Find the string "holder" in the records and copy each line where it occurs.

_Data under study:_
════

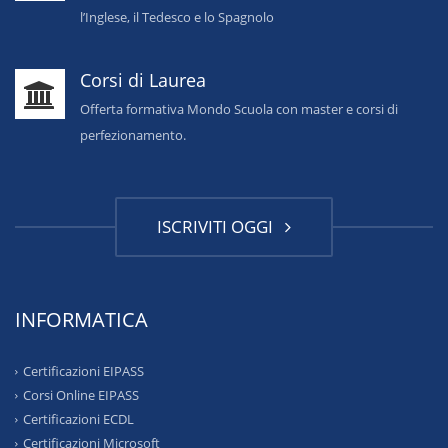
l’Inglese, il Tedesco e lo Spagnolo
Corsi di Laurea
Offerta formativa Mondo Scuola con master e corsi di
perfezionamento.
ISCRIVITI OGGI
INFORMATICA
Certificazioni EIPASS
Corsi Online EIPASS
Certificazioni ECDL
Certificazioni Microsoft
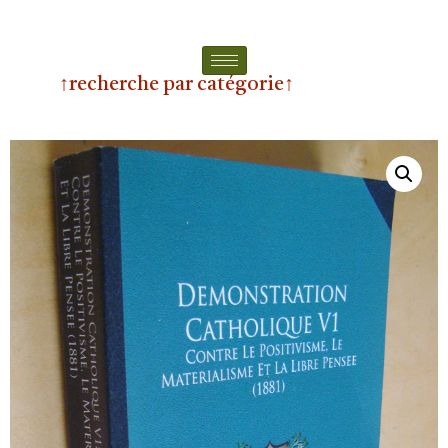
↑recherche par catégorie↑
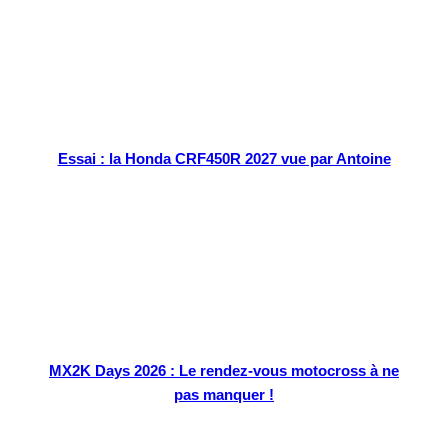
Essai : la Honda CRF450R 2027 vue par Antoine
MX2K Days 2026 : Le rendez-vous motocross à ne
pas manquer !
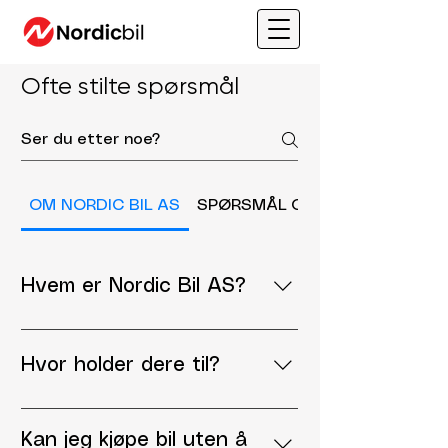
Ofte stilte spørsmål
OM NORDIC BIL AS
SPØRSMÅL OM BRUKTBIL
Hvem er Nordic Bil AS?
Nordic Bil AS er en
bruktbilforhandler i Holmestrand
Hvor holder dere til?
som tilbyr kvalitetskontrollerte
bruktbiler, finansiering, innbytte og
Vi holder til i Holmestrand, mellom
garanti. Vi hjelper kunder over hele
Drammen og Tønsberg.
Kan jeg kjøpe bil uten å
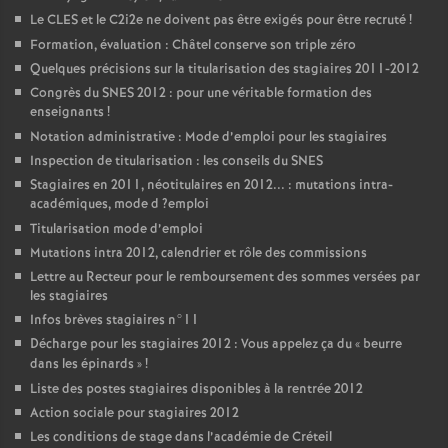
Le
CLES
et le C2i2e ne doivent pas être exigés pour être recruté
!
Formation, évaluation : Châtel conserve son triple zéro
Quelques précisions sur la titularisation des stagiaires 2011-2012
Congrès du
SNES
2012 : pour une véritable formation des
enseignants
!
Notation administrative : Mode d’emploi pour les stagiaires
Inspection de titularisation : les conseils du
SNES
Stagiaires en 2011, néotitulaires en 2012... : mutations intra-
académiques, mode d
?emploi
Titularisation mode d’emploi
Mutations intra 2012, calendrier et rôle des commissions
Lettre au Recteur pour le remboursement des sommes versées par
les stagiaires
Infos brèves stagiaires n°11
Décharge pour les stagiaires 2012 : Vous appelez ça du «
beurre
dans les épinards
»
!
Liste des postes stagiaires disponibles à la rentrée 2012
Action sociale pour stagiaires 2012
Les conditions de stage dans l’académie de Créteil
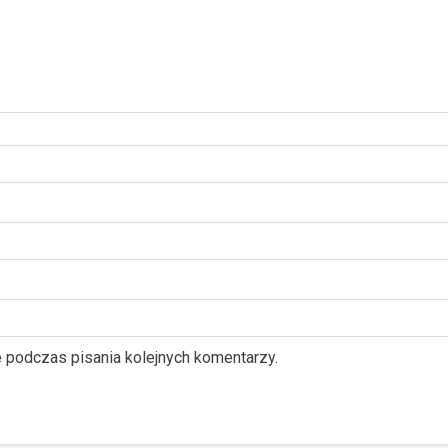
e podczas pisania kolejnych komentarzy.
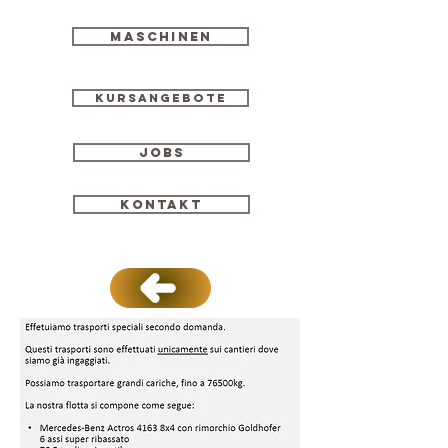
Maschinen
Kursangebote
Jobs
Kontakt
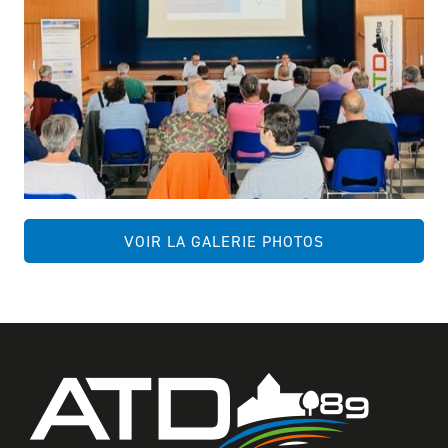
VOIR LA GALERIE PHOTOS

════

_Exercise response:_
Hvor holder dere til?
Vi holder til i Holmestrand, mellom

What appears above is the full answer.